Over the summer, I was waiting to see whether I would be selected for jury duty in D.C. Superior Court, which is a short walk from the federal courthouse where Trump’s proceedings are taking place, and found myself talking to an elderly woman who told me that she could never serve on a Trump jury because she believes he is “a fraud and dictator in the making.” A recent poll found that 64 percent of D.C. residents believe Trump is guilty — well above the national average. A bar in my neighborhood added a drink to its menu last year called, simply, “Classified Documents.”
The fundamentals, you might say, are not good for Trump — a point that we are sure to hear him and his lawyers continue to make as the March trial date approaches and as they continue to try to push it off. In the near term, they appear poised to present the findings of some sort of poll or study of their own that they might use to claim that Trump cannot get a fair trial in the District because residents widely dislike him or largely already believe he is guilty.
If that happens, it will probably not work, since jurors are allowed to have biases and preconceptions, even strong ones. The question for prospective jurors — the question that the presiding judge will be asking during the jury selection process — is whether they can set aside those feelings and render a verdict based only on the evidence at trial and on the law. Finding a dozen people to sit on a jury and a couple of alternates who can honestly answer “yes” to that question may be harder than it is in the typical case, but it is certainly a manageable task.
That is not likely to stop Trump and his allies from claiming that he is being railroaded in a legal venue that is heavily stacked against him. After all, if he stands trial and is convicted, he will need some sort of explanation that he can use to minimize the potential political fallout on his reelection bid against Biden — which, at the moment, has a pretty good chance of succeeding. Trump would no doubt appeal following a conviction, and if he can get back into the White House while that is happening, he will have some potent tools at his disposal to effectively nullify the proceedings.
As a legal matter, the idea that a D.C. jury would be implacably hostile to Trump is a counterproductive view to hold even if he and his lawyers really believe it, because truly, you never really know what a group of jurors will do.
If his lawyers are serious about doing the jury research that they are set to fight over in court next week, they could emerge with some useful findings that might actually help bring someone over to their side. In both life and the law, even in the most unlikely of situations, there is always a chance.
Trump’s legal and political fortunes, however, are now closely intertwined — a fact that he has always seemed to understand as much as anyone else does — and one consequence of this is that his legal and political arguments can sometimes be at cross-purposes with one another.
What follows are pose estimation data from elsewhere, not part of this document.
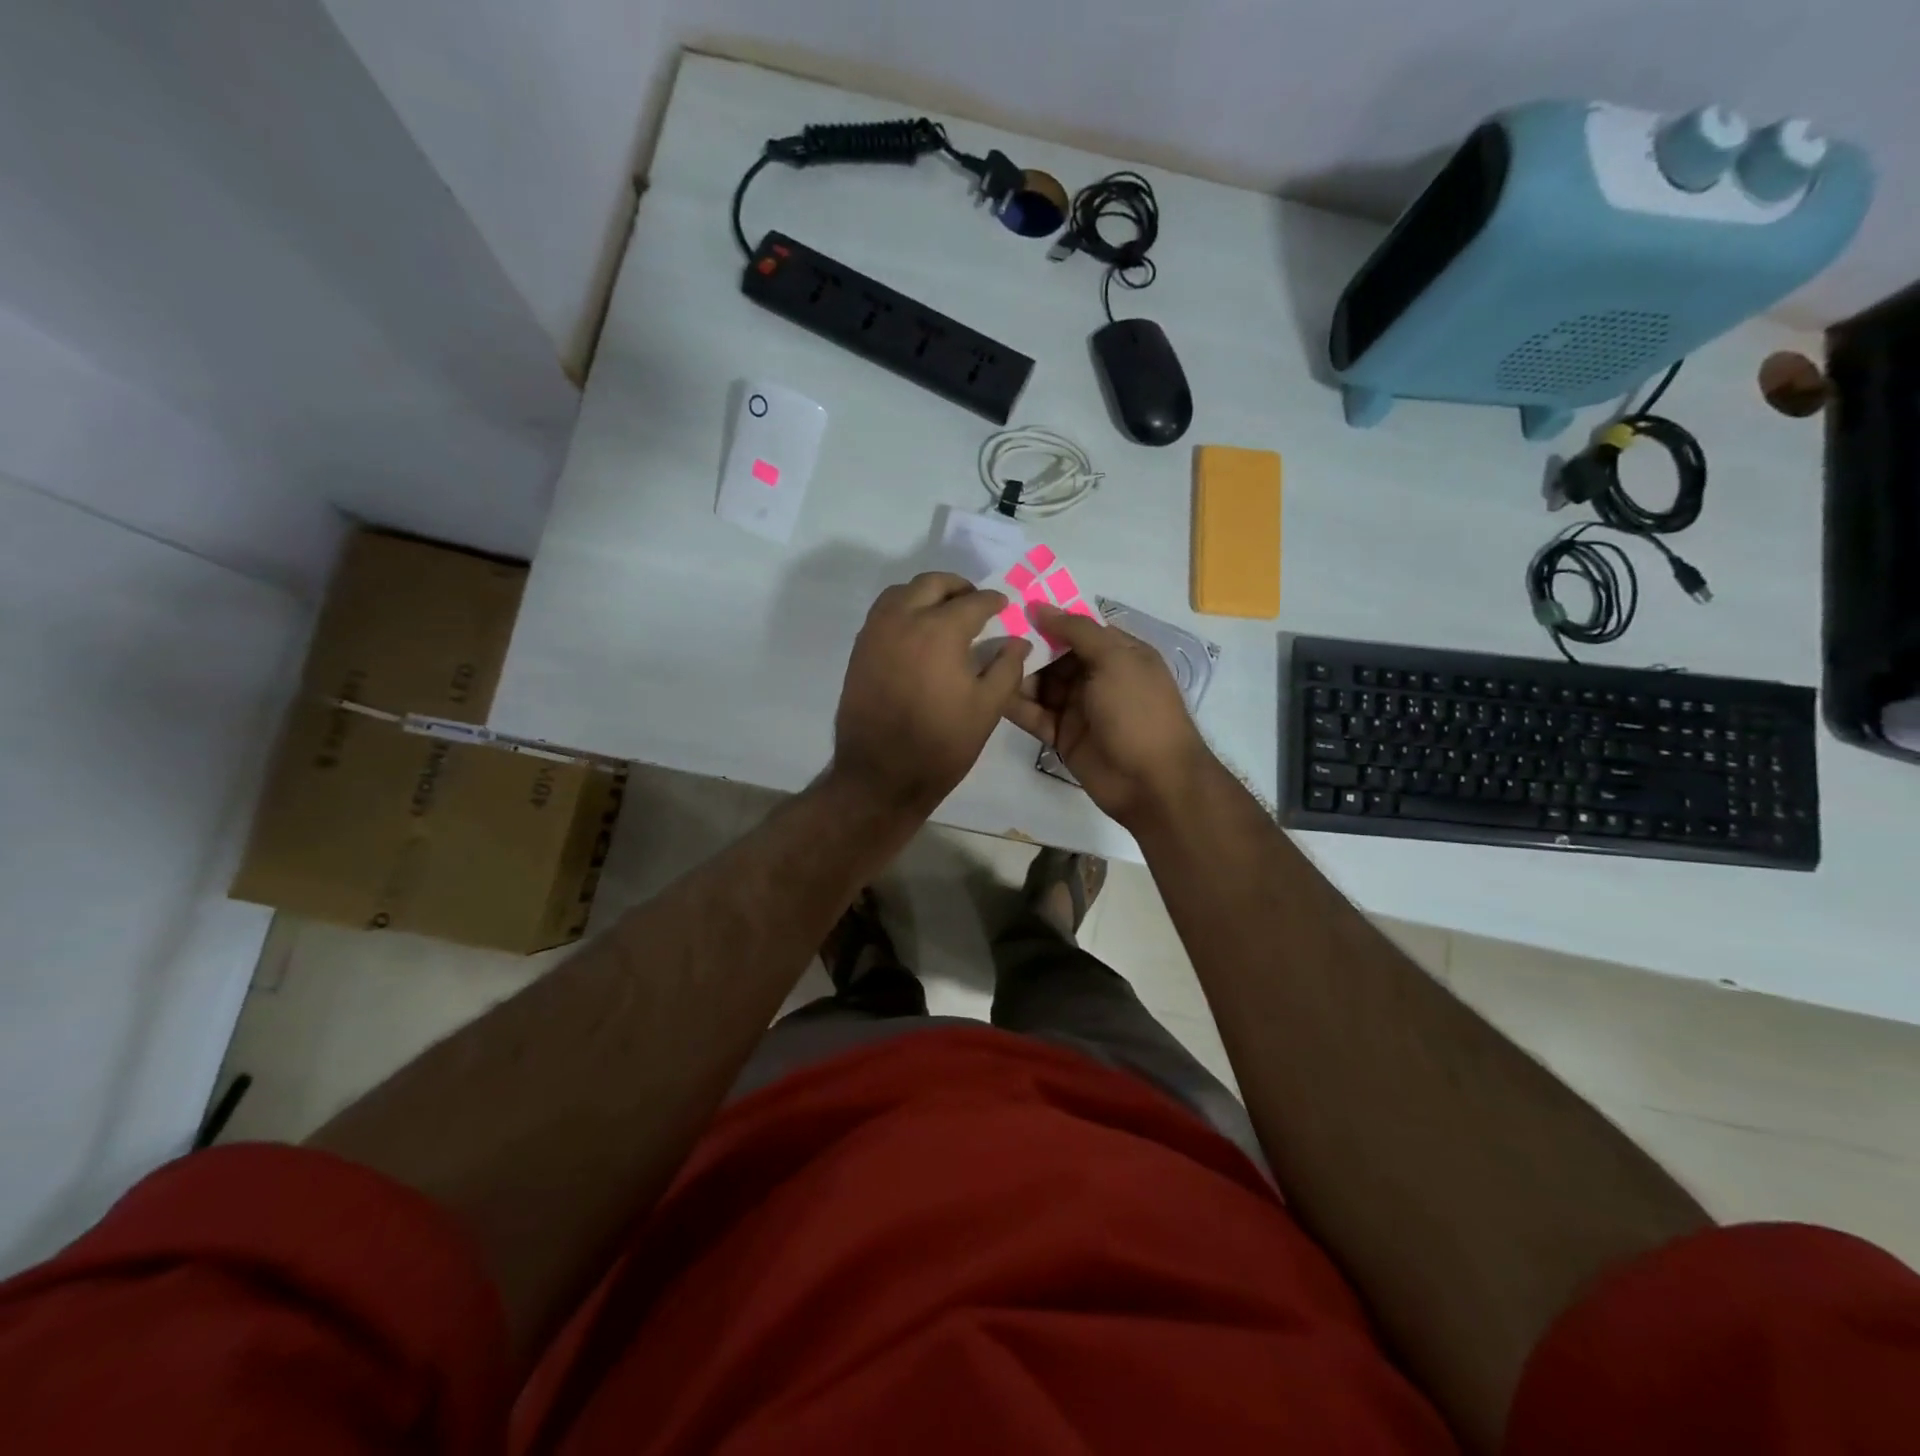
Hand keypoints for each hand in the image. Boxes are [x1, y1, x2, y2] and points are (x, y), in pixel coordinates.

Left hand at [832, 572, 1030, 812]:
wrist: (881, 775)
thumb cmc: (941, 744)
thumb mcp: (987, 709)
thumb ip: (1007, 668)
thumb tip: (1018, 642)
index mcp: (940, 631)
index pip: (973, 601)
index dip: (993, 601)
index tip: (1003, 606)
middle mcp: (903, 620)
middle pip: (933, 584)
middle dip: (958, 587)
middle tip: (975, 603)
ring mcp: (875, 633)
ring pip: (902, 592)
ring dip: (927, 594)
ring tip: (944, 613)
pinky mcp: (859, 650)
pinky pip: (883, 613)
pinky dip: (903, 610)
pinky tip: (917, 634)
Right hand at [1004, 602, 1211, 826]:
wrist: (1152, 782)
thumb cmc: (1139, 711)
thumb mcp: (1115, 660)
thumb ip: (1077, 631)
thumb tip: (1039, 606)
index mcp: (1118, 653)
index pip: (1077, 628)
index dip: (1047, 618)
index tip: (1009, 606)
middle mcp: (1097, 676)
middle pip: (1054, 655)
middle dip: (1025, 646)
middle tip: (985, 635)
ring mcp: (1079, 708)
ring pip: (1040, 685)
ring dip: (1015, 675)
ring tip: (980, 662)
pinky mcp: (1062, 736)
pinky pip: (1034, 715)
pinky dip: (1015, 705)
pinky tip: (989, 693)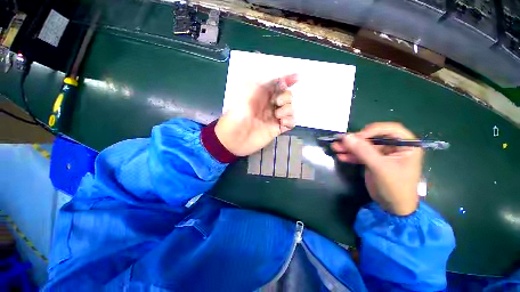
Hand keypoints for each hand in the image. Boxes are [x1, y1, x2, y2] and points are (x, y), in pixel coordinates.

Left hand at [215, 74, 297, 155]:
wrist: (234, 139)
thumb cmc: (237, 115)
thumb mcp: (247, 95)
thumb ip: (263, 84)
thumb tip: (278, 77)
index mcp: (262, 95)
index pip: (278, 84)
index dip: (288, 80)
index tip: (297, 78)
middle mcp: (270, 105)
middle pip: (287, 96)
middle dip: (286, 97)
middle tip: (276, 103)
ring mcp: (274, 117)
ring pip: (290, 109)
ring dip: (287, 110)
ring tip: (277, 116)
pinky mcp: (277, 129)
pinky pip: (290, 123)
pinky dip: (290, 121)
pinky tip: (282, 123)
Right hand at [332, 122, 422, 215]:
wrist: (393, 207)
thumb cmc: (395, 187)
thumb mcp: (380, 168)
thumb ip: (363, 151)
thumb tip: (346, 136)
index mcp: (406, 145)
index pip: (389, 129)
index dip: (372, 130)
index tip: (356, 137)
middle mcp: (395, 147)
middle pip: (373, 137)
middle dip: (356, 140)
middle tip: (340, 141)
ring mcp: (383, 154)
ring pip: (364, 146)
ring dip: (350, 147)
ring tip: (335, 148)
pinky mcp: (373, 161)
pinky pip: (361, 155)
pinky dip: (351, 155)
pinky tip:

Ordinarily, it would be a bad idea to attack the judge and the prospective jury in your upcoming criminal trial and to essentially predict — repeatedly and publicly — that you will be convicted, but as a political strategy, he appears to be hoping that these arguments will be enough to allow him to weather a conviction at trial and maintain a critical mass of support headed into a general election next November.
In that scenario, it is very possible Trump could lose his legal battle in stunning fashion but manage to win the larger political war — and that the jurors he is supposed to face at trial in a matter of months could, once again, become his very reluctant constituents.